Traditional real estate investment strategies require cash up front

Broadly speaking, traditional real estate investment strategies fall into two areas:

The cash strategy and the cash flow and equity strategy

If you are an experienced investor, you undoubtedly know this information like the back of your hand. However, I wanted to provide a brief description of each “traditional strategy” below for those who might be new to the industry.

The cash strategy
With this strategy, the goal is to generate cash immediately. Then an investor can use that money as earned income or invest it again in more property. There are four options that can be used to follow a cash strategy:

Search and refer
If an investor’s goal is simply cash and not investment, he or she can become a “bird dog.” Bird dogs find good investment properties for investors. By doing so, they earn a “search fee.” It is the fastest way to earn cash.

Control and allocation
With this method, the investor obtains an option or an assignable contract on an investment property and then finds someone else to acquire it. It gives the investor considerable bargaining power and a good margin. However, the volume is low.

Buy and sell
This is the method of acquiring a property, without making improvements and then putting it back on the market at a higher price. The profit margin is better than with a control and allocation strategy. But the investor will have to spend more time finalizing these agreements. Finally, the volume is less than with the following method.

Buy, upgrade and sell
This is the “rehabilitation” method. The investor buys the property, repairs it, and then sells it for a profit. It offers investors even better margins than the buy and sell strategy. Naturally, rehab takes a lot more time and money, and there may be fewer offers to make.

The cash flow and equity strategy
This strategy is long-term. That is, the investor seeks to create cash flow and generate capital for the future. There are three basic options:

Lease option
This method has the great advantage of requiring little or no money. Within this method, the investor has several alternatives for cash flow: an incoming lease option, an outgoing lease option, or both.

The lease option occurs when an investor negotiates the lease of a property (usually 2-5 years) and includes a purchase option at the end of the period at a pre-negotiated price. Once the investor is entitled to lease the property, he then leases it at a higher payment to a lease-to-own buyer. The difference between the lease payment and the occupant’s rent creates the cash flow. Note: Investors should ensure they have a tenant lined up before accepting the option to lease any property. This ensures that cash flow will come in!

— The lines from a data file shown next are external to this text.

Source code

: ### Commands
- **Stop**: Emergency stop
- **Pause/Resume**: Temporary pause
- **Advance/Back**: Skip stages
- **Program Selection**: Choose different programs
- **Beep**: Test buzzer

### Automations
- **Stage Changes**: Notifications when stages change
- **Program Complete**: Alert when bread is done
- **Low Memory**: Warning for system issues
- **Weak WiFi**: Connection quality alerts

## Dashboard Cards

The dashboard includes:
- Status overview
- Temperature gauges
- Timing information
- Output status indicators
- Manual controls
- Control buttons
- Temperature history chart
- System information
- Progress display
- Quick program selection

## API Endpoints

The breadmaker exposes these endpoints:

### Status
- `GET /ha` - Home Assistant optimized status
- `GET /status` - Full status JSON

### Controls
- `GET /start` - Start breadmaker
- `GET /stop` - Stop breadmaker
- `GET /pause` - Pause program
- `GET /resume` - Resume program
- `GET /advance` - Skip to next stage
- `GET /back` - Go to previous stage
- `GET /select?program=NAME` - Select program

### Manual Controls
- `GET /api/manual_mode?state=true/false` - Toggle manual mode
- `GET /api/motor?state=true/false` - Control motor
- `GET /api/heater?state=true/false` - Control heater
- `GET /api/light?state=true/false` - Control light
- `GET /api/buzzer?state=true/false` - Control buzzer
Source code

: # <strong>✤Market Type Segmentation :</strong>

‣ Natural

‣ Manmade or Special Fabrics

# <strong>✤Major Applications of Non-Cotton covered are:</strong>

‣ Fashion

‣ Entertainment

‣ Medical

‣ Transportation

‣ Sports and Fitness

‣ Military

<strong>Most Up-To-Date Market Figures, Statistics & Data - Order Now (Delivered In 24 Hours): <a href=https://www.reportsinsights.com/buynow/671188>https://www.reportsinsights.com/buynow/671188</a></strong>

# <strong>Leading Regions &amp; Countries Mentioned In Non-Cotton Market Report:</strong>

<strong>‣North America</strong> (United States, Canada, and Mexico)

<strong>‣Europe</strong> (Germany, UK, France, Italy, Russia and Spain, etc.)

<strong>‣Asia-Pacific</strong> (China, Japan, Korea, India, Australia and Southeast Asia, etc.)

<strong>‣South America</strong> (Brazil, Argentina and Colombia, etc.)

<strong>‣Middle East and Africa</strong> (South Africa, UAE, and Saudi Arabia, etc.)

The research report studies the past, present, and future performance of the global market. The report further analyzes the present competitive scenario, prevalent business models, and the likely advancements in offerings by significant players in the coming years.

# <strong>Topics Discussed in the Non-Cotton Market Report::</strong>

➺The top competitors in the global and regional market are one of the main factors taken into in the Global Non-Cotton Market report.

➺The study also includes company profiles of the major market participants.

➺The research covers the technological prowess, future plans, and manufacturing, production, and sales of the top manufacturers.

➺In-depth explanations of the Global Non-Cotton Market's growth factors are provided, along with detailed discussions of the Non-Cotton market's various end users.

The terminated lease option occurs when investors rent a property they own to a tenant with the option to buy at the end of the lease period. With this method, they get a higher cash flow during the lease period and also capital (depending on the price previously negotiated).

Buy and hold
With this method, investors buy a property and rent it. This is a less complicated strategy than the “lease option” mentioned above. However, the investor is now the actual owner, and with the property there are rewards and risks. Buy & Hold offers investors more flexibility than with the methods listed above. They have the option to sell anytime they want, or they can hold the property for cash flow and capital accumulation for as long as they want to.

Buy, improve and hold
Overall, this is perhaps the best method to generate cash flow and equity. Despite the current market, properties tend to appreciate over time. Also, when investors make improvements, they have the potential for higher rents (more cash flow!) And greater capital accumulation. Additionally, they may also have the opportunity to enhance the potential of a property by relocating it for more profitable use. Finally, when improvements are made, some of them are classified as capital improvements by the Internal Revenue Service, so there is the possibility of reducing the taxes paid on the cash flow obtained from the property.

Of course, there is more to these strategies than can be adequately described in this article. And it took me decades to perfect my approach to each situation.

What these traditional investment strategies lack is the flexibility to turn a profit quickly, and again, many of these methods require a large amount of cash to purchase the property.

The most creative real estate strategies, such as short sales, change of properties, rehab and sale, pre-foreclosures and other “non-traditional” methods run the risk of being restricted with the introduction of the new Uniform Closing Instructions.

These new regulations that are about to take effect will limit real estate investors to using traditional methods, thus closing the opportunity to invest in more creative strategies.